── PAGE TEXT

Jan - let's try to defrag the threads on your time sorting proposal. This
thread may have useful ideas but I want to focus on helping Aaron in this
thread. You can link to this thread from other threads or from a design
doc. Does this seem OK to you?

Aaron - do you have the information you need to implement your sink? My
impression is that you have quite a good grasp of the issues even before
you asked.

Kenn

On Wed, Nov 27, 2019 at 3:05 AM Jan Lukavský <je...@seznam.cz> wrote:

> > Trigger firings can have decreasing event timestamps w/ the minimum
> timestamp combiner*. I do think the issue at hand is best analyzed in terms
> of the explicit ordering on panes. And I do think we need to have an
> explicit guarantee or annotation strong enough to describe a
> correct-under-all-allowed runners sink. Today an antagonistic runner could
> probably break a lot of things.
>
> Thanks for this insight. I didn't know about the relation between trigger
> firing (event) time - which is always non-decreasing - and the resulting
> timestamp of output pane - which can be affected by timestamp combiner and
> decrease in cases you describe. What actually correlates with the pane
> index at all times is processing time of trigger firings with the pane
> index. Would you say, that if the "annotation that would guarantee ordering
> of panes" could be viewed as a time ordering annotation with an additional
> time domain (event time, processing time)? Could then these two be viewed
> as a single one with some distinguishing parameter?
>
> @RequiresTimeSortedInput(Domain.PANE_INDEX | Domain.EVENT_TIME)
>
> ?
>
> Event time should be probably made the default, because that is
> information that is accessible with every WindowedValue, while pane index
> is available only after GBK (or generally might be available after every
> keyed sequential operation, but is missing after source for instance).
>
> Jan
> On 11/27/19 1:32 AM, Kenneth Knowles wrote:
>
>
>
> On Tue, Nov 26, 2019 at 1:00 AM Jan Lukavský <je...@seznam.cz> wrote:
>
>> > I will not try to formalize this notion in this email. But I will note
>> that since it is universally assured, it would be zero cost and
>> significantly safer to formalize it and add an annotation noting it was
>> required. It has nothing to do with event time ordering, only trigger
>> firing ordering.
>>
>> I cannot agree with the last sentence (and I'm really not doing this on
>> purpose :-)). Panes generally arrive out of order, as mentioned several
>> times in the discussions linked from this thread. If we want to ensure
>> "trigger firing ordering", we can use the pane index, that is correct. But
>> - that is actually equivalent to sorting by event time, because pane index
>> order will be (nearly) the same as event time order. This is due to the
>> fact, that pane index and event time correlate (both are monotonic).

────
── PROVIDED DATA

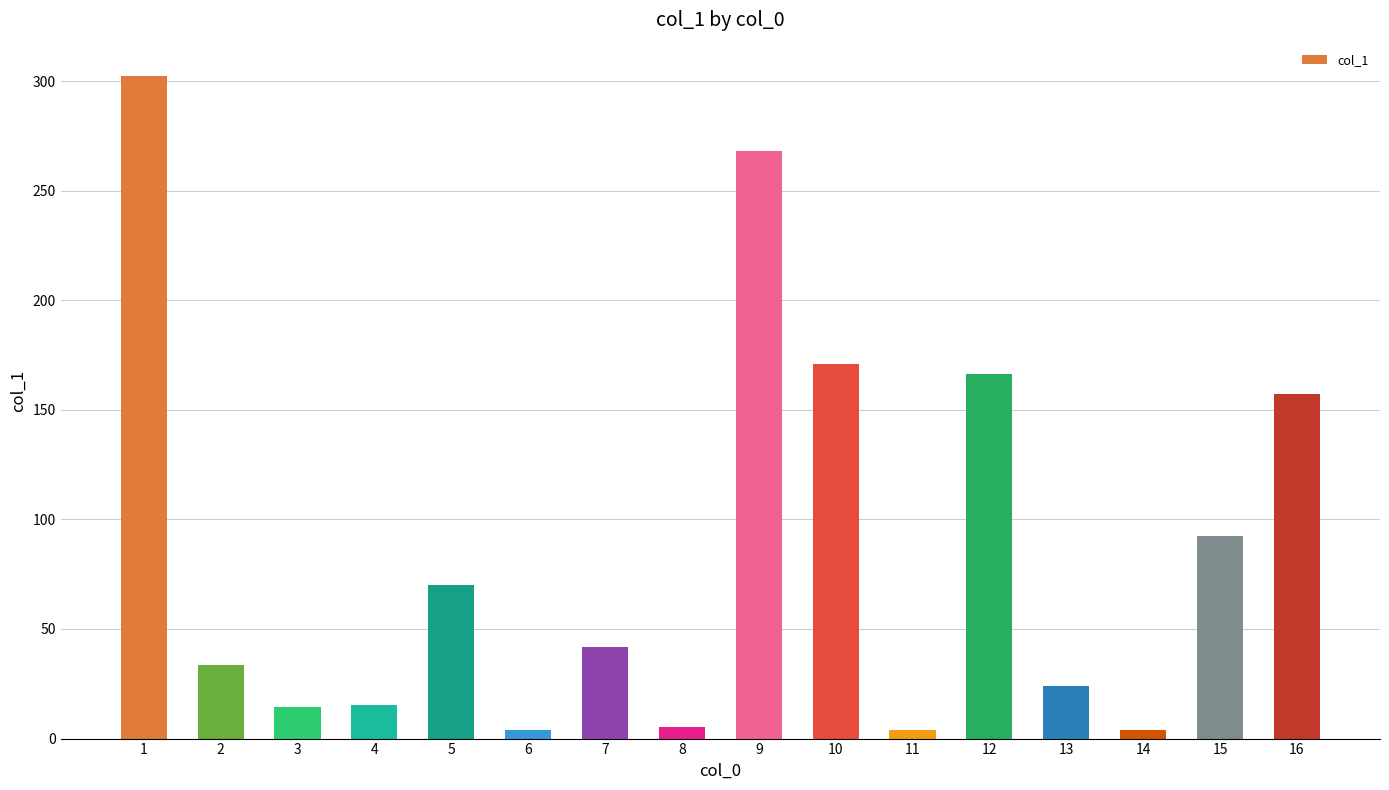

What is the ratio of the value at 13 to the value at 7?

0.6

────

INSTRUCTION: In one to three sentences, explain why Jan, in the email thread, proposes that event time be the default domain for the suggested time-sorting annotation. The data after the email thread is separate material.

WORKED SOLUTION: Event time is information available with every WindowedValue. Pane index, by contrast, is available only after a GBK (or perhaps after other keyed sequential operations) and is missing in places such as right after a source.